Children’s Hospital Los Angeles

Nurses undertook the intricate task of coordinating medical volunteers for the Special Olympics

TEAM:  Children’s Hospital Los Angeles’ Nurses at the Special Olympics World Games
SUBMITTED BY: Nancy Blake, PhD, RN, CCRN, NEA-BC, FAAN, patient care services director in critical care, and Anna Kitabjian, BSN RN CPN PHN, staff nurse and Vicki Cho Estrada

Los Angeles was the host city to the 2015 Special Olympics World Games. It was billed as “the largestsports and humanitarian event anywhere in the world in 2015.” While other health care organizations gave contributed supplies and volunteers, Children’s Hospital Los Angeles was the definite backbone of healthcare support for the 2015 Games.
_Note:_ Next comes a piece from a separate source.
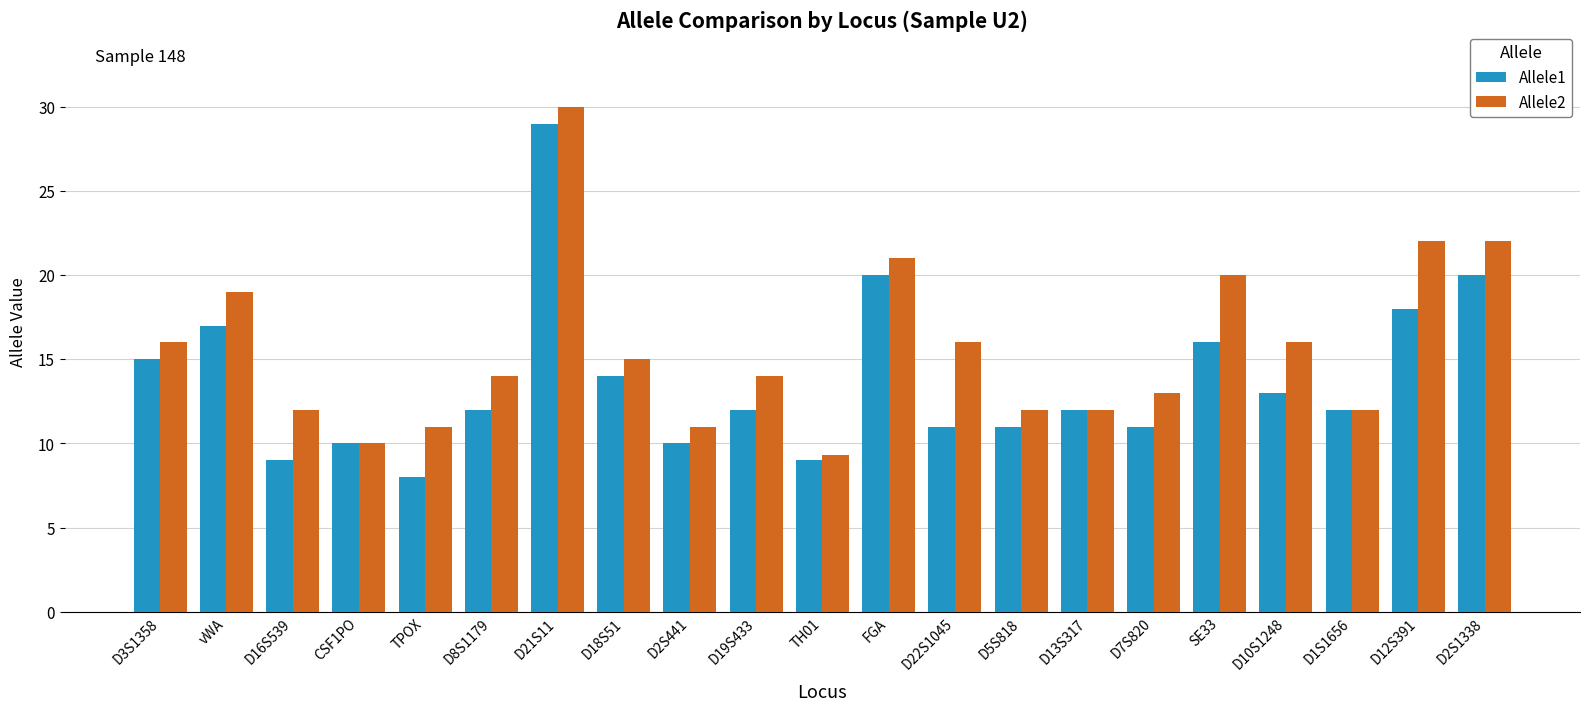

Which series has the largest total across all categories?

Allele2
Our hospital offered and coordinated volunteer medical services for the competing athletes at the game venues across the greater Los Angeles area.

Nursing leadership administration knew seeking medical volunteers for the 2015 Special Olympics World Games would generate interest from staff. But did not know their inboxes would be inundated with messages. More than 100 nurses responded to the email inviting nursing participation in the games.
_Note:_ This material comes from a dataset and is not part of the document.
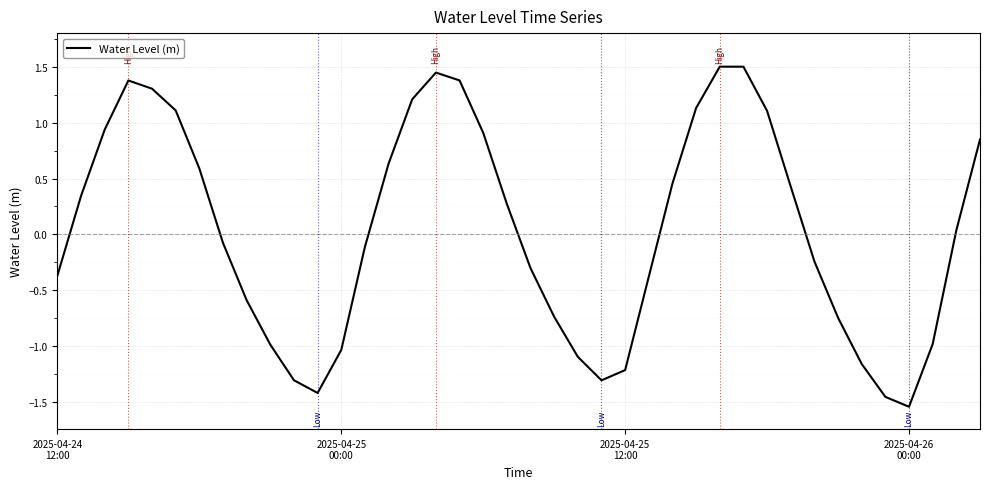

What is the difference between the maximum and minimum values?

3.0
Nursing administration and the orthopedic clinic staff coordinated nearly 140 clinical medical volunteers (nurses, doctors, nurse practitioners, surgeons and athletic trainers) to triage care. A staff nurse coordinated and scheduled hospital volunteer nurses representing all areas of the hospital, including the Emergency Department, Surgical Admitting and Float Pool, who provided first aid to athletes participating in the games.

In addition to giving their time during the games, our hospital’s volunteers attended orientation and information sessions to review protocols and procedures; likely medical scenarios such as sprains, strains and contusions; and potential medical challenges, including seizures and cardiac issues. The athletes, all of whom have intellectual disabilities, also often have some type of medical issue, so staff had to be prepared for anything. Coordination of the hospital’s involvement with the Special Olympics began in spring 2014.

The outcome of the outreach was that all three venues that our hospital was responsible for were completely and appropriately staffed during the entire week of the Olympic Games. All of the staff was thoroughly trained and able to handle anything and everything that arose during the games. Nurses cared for lacerations, bee stings, dehydration, hypoglycemia, trauma, abrasions, fevers, and panic attacks. Almost all the athletes were able to be cared for and return to the games.

One athlete in particular was a golfer and had a major problem with acquiring severe blisters that interfered with his golf game. One of the nurses took it upon herself to find the perfect type of blister band aids for him that would protect his hands and give him the ability to golf without constant pain. Each day all week, this athlete would come to the medical tent and ask for his blisters to be wrapped by the nurses. Each day, the blisters were wrapped on all of his fingers multiple times a day. He came with a smile, and he left with a smile.

At the end of the tournament and Olympic Games, this athlete had won gold! It was an amazing experience to know that the nurses that volunteered at the games could play such a large role in this special needs athlete winning gold in the world games. He came to the medical tent after the awards ceremony to show all the nurses his gold medal and take pictures with all his nurses, including the nurse who found him the special band aids at the beginning. He had the biggest smile on and was a huge reminder why we do what we do as nurses, and what we all can achieve together.